◆ Extrait choisi:
En ce qui concerne les moyens mettant en cause la régularité de la procédure de licenciement pour motif économique :

5. En premier lieu, Mme A... soutient que des décisions des 12 novembre 2018 et 10 mai 2019 prises respectivement par l'inspectrice du travail de l'unité départementale de Loire-Atlantique au sein de la DIRRECTE des Pays de la Loire et par la ministre du travail, qui ne se sont pas prononcés sur la régularité de la procédure d'information et de consultation de la délégation unique du personnel qu'ils n'auraient pas contrôlée, sont irrégulières et entachées d'un défaut de motivation sur ce point.

6. Lorsqu'une procédure de licenciement pour motif économique a été mise en œuvre en méconnaissance de l'obligation de consultation de la délégation unique du personnel, l'autorité administrative, ultérieurement saisie du cas d'une salariée protégée concernée par cette procédure, est tenue de refuser l'autorisation de licenciement.

7. D'une part, il ressort des pièces du dossier que la société ENPC a communiqué, à l'appui de la demande d'autorisation de licenciement adressée à l'Inspection du travail le 27 septembre 2018, l'ensemble des procès-verbaux des réunions d'information et de consultation de la Délégation Unique du Personnel et que, dans le cadre de l'enquête contradictoire, l'inspectrice du travail a sollicité de la société des pièces complémentaires se rapportant directement aux procédures de consultation légales, pièces qui lui ont été communiquées. La ministre du travail a également été destinataire de l'ensemble des pièces produites par l'entreprise. L'inspectrice du travail s'est expressément prononcée sur la procédure suivie par l'entreprise en indiquant que le comité d'entreprise avait été valablement consulté. Mme A... ne saurait, dans ces conditions, sérieusement alléguer que l'inspectrice du travail puis la ministre du travail, qui n'a pas annulé la décision de l'inspectrice, n'auraient pas examiné et apprécié la régularité de cette procédure.

◆ Consigne écrite a: Relevez chaque ligne ci-dessous qui contient la chaîne « Udenlandsk ». La casse compte.

◆ Données de l'exercice:
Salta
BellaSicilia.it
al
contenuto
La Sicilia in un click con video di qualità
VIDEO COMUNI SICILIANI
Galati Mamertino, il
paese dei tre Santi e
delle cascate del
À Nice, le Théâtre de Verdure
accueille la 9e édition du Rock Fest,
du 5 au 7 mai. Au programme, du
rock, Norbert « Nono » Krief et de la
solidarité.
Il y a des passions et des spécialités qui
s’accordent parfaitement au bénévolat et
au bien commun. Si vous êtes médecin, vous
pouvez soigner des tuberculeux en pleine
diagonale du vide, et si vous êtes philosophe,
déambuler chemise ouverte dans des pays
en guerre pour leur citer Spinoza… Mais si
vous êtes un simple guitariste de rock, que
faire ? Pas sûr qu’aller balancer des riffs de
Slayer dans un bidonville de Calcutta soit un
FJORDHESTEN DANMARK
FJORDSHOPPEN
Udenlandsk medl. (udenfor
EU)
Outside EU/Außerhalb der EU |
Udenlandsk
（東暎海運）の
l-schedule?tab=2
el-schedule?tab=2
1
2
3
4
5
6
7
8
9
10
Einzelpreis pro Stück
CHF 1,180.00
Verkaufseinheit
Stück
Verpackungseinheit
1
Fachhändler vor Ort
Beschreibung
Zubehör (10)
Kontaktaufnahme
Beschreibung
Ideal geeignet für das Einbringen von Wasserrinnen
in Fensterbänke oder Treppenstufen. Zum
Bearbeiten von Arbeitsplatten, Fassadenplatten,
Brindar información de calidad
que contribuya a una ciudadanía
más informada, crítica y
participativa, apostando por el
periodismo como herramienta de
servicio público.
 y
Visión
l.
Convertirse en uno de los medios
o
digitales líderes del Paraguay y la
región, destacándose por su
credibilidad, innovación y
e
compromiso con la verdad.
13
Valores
* * *
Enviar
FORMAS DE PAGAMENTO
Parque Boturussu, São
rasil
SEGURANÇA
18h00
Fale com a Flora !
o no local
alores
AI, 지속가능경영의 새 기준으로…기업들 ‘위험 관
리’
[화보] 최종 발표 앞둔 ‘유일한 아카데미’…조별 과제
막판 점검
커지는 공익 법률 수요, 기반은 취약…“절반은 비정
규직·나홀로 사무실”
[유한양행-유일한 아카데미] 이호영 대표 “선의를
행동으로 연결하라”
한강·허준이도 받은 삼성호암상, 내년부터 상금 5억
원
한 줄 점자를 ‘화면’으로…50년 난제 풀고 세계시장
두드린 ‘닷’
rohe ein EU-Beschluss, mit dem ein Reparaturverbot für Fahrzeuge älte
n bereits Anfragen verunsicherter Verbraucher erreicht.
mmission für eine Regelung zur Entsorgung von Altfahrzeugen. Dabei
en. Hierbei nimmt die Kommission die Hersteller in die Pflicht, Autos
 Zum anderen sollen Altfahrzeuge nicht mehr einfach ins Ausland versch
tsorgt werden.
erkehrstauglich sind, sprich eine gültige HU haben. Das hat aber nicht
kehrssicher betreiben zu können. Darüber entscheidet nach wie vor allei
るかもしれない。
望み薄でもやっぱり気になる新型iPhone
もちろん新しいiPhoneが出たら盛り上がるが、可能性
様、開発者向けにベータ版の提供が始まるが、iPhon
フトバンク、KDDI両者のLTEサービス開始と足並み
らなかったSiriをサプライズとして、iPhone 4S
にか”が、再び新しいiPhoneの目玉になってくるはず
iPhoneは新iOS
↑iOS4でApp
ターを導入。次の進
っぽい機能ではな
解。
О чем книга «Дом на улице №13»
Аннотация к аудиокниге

◆ Consigne écrite b: Retapez le passage de l'extrait sur le licenciement pour motif économique qui va de « 5. En premier » jusqu'à « l'autorisation de licenciement. » inclus.

◆ Zone de réponse a:
Udenlandsk medl. (udenfor
Udenlandsk

◆ Zone de réponse b:
5. En premier lieu, Mme A... soutient que des décisions des 12 novembre 2018 et 10 mai 2019 prises respectivement par l'inspectrice du travail de l'unité départementale de Loire-Atlantique au sein de la DIRRECTE des Pays de la Loire et par la ministre du travail, qui ne se sont pas prononcés sur la régularité de la procédure d'information et de consultation de la délégation unique du personnel qu'ils n'auraient pas contrôlée, sont irrégulières et entachées d'un défaut de motivation sur ce point.

6. Lorsqu'une procédure de licenciement pour motif économique a été mise en œuvre en méconnaissance de l'obligation de consultation de la délégation unique du personnel, l'autorité administrative, ultérieurement saisie du cas d'une salariée protégée concernée par cette procédure, est tenue de refuser l'autorisation de licenciement.